What is more worrying is the way that all too many people in South Africa refuse to recognise the growing rivalries between the new emerging powers. Did you know that China claims a chunk of Indian territory? Beijing claims the whole of the state of Arunachal Pradesh in the north-east corner of India, and, after a long time of letting sleeping dogs lie, in recent years, the Chinese have been reasserting their claim. In response, last year, New Delhi announced that it was moving two additional army divisions and two fighter squadrons to the north-east to bolster its defences in the region.
In September, Indian Prime Minister Manmohan Singh, although acknowledging that the world was large enough for China and India to “cooperate and compete”, nevertheless, cautioned: “China would like to have a foothold in South Asia . . . There is a new assertiveness among the Chinese. It is difficult to tell which way it will go. So it’s important to be prepared.”
China also recently displayed assertiveness against Japan, Vietnam and other neighbours.

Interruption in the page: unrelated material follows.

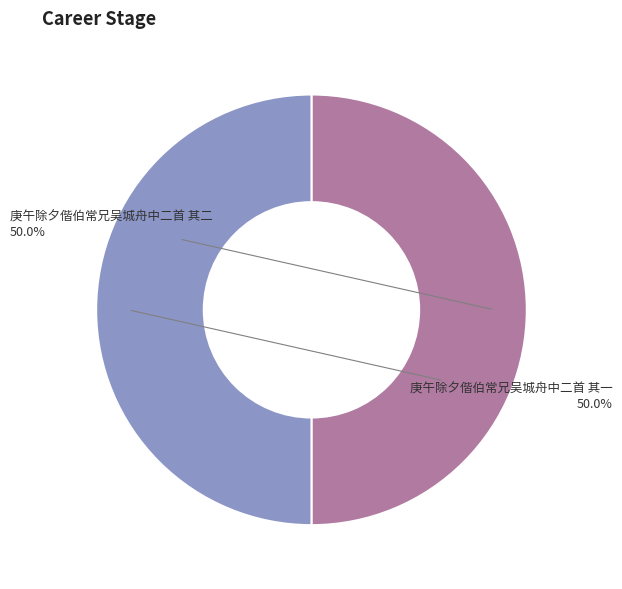

How many slices are in this pie chart?

2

There are also clear signs of rivalry between China, India, Japan, South Korea and, to a lesser extent, Brazil, over access to resources and markets in Africa.
Now, South Africa can – and most definitely should – be friendly with, and trade with, China and India and all other powers that have disagreements and rivalries among themselves.
However, outside the DTI, there appears to be no recognition that these emerging powers are just as tough to do trade deals with as are the US and the EU. The problem comes with trying to create strategic partnerships, which imply alignment, if not alliance. (Can you think of any countries that are strategic partners and not allies?) Such relationships create entanglements that could become very awkward for South Africa in the (not-too-distant) future, as the rivalries between especially the emerging Asian powers are likely to hot up.